Why was he doing this? Why was he talking to me at all?

What was going on?

I met his eyes, I had to. I refused to let him intimidate me. "It depends."

He watched me in silence, his lips pressing into a firm line. I could see the icy blue of his eyes closer than I ever would have thought possible. Where the posters on Sammy's walls had them looking like glaciers, up close the vibrant pale blue was shot through with flashes of a darker tone, like the sky at twilight. They stood out, framed by the fair lashes and tanned skin.

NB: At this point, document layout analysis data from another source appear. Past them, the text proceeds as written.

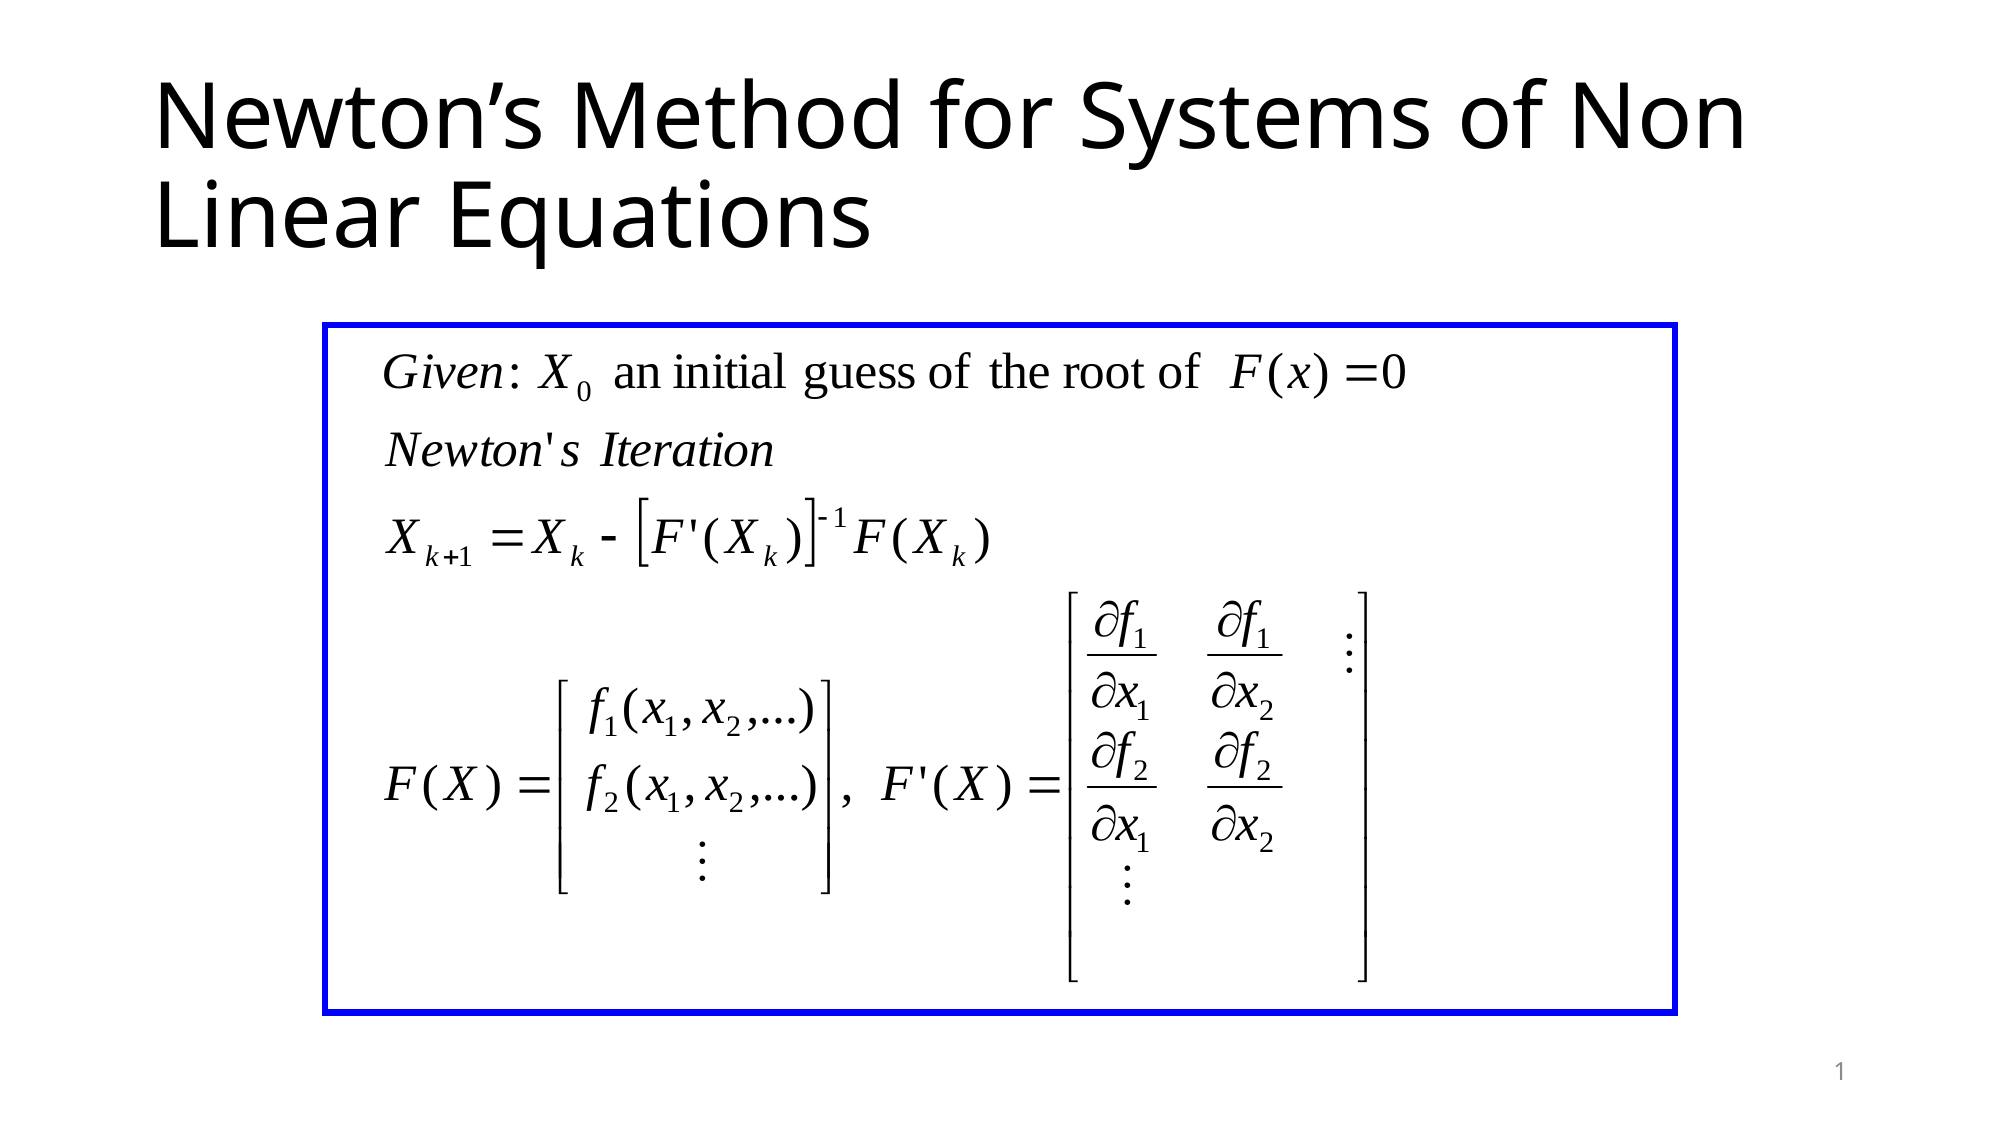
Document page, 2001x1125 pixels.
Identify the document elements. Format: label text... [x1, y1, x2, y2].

slide_number 1 [1412, 1042, 1863, 1103]
list [324, 324, 1675, 1013]
title Newton’s Method for Systems of Non Linear Equations [137, 59, 1863, 278]
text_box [374, 262, 1425, 991]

He leant in towards me, his fair hair brushing against my cheek as he whispered close to my ear. Warm breath rushed over my cheek, and a tingle ran down my spine. "I went to the doctors about my shoulder."

Surprised by his admission, I glanced back up into those eyes only to find them watching me intently. "And?" Why did I sound so breathless? It was because I couldn’t breathe because the smell of him was filtering into my consciousness filling every spare remnant of space inside my head, absorbing the air I needed to survive. Damn if he didn’t smell good.

"I think I could do with your help." His voice lowered further, and I thought for a prolonged moment his lips were going to brush my ear. They didn't. "If you are still willing."

The Lion was asking for my help. The greatest English cricketer of all time was asking for my help. His eyes blinked slowly, fluttering behind golden lashes as he watched and waited for my response.

I didn't have any words, none that were any use, so I nodded instead.

Desperate to break the spell he was casting over me, causing me to lose any sense of self-preservation, I stepped away and began to find someone else to talk too. His fingers caught my elbow through the thin material of my cotton shirt, coaxing me back toward him. "Rivers, I can't have any one else knowing. Do you understand?"

Looking directly into his eyes, I tried to read him, tried to get a grasp on this man who was more contradictions than I ever would have thought possible. I couldn't. The Lion was an enigma. An enigma holding my elbow in his gentle fingers in a packed bar. I shifted, someone would see soon. "I understand," I said eventually, and then I slipped into the crowd desperate to try to breathe.